SUPPLIED MATERIAL Start Marker

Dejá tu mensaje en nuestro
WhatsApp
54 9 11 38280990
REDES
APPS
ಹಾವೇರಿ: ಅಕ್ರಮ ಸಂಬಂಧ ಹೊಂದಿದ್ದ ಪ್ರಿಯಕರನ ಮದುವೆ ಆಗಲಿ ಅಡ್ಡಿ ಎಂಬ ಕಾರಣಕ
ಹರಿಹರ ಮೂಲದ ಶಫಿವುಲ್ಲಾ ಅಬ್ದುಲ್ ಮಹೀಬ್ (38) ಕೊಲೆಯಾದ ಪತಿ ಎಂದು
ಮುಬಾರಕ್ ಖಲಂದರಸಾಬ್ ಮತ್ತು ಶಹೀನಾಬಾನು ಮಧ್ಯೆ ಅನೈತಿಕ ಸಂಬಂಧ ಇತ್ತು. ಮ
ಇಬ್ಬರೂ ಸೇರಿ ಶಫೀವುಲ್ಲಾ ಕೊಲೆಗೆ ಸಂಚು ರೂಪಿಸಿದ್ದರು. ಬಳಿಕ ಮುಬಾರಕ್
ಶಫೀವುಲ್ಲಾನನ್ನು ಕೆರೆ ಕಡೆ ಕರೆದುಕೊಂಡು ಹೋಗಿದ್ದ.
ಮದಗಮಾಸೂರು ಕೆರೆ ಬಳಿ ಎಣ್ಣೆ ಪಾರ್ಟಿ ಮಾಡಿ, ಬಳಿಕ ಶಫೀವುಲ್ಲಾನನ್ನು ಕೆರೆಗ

SUPPLIED MATERIAL End Marker
SUPPLIED MATERIAL Start Marker

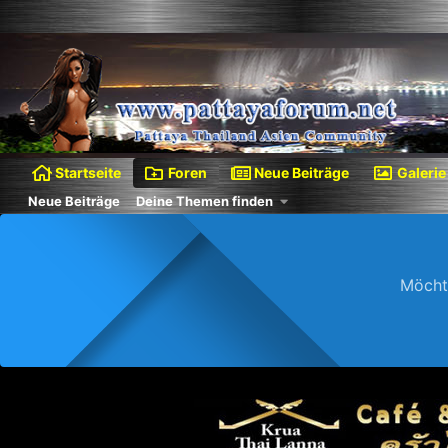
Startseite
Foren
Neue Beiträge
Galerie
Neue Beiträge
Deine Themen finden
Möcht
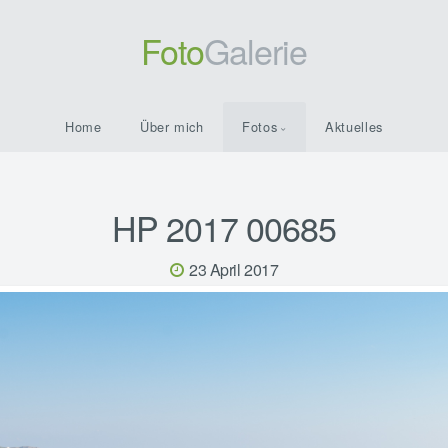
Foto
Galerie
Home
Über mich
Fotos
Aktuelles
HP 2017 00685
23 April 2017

SUPPLIED MATERIAL End Marker

● **WHAT YOU WILL DO**:
Quote the lines starting at the one containing "Dejá tu mensaje en nuestro" and ending at the one containing "ಶಫೀವುಲ್ಲಾನನ್ನು ಕೆರೆ ಕಡೆ ಕರೆದುಕೊಂಡು ಹೋಗಿದ್ದ.", both included.

● **TASK ANSWER**:
Dejá tu mensaje en nuestro
WhatsApp
54 9 11 38280990
REDES
APPS
ಹಾವೇರಿ: ಅಕ್ರಮ ಸಂಬಂಧ ಹೊಂದಿದ್ದ ಪ್ರಿಯಕರನ ಮದುವೆ ಆಗಲಿ ಅಡ್ಡಿ ಎಂಬ ಕಾರಣಕ
ಹರಿಹರ ಮೂಲದ ಶಫಿವುಲ್ಲಾ ಅಬ್ದುಲ್ ಮಹೀಬ್ (38) ಕೊಲೆಯಾದ ಪತಿ ಎಂದು
ಮುಬಾರಕ್ ಖಲಂದರಸಾಬ್ ಮತ್ತು ಶಹೀನಾಬಾನು ಮಧ್ಯೆ ಅನೈತಿಕ ಸಂಬಂಧ ಇತ್ತು. ಮ
ಇಬ್ಬರೂ ಸೇರಿ ಶಫೀವುಲ್ಲಾ ಕೊಲೆಗೆ ಸಂಚು ರೂಪಿಸಿದ್ದರು. ಬಳಿಕ ಮುಬಾರಕ್
ಶಫೀವುಲ್ಲಾನನ್ನು ಕೆರೆ ಕಡೆ ಕರೆದುಕೊಂಡು ಹೋಗಿದ್ದ.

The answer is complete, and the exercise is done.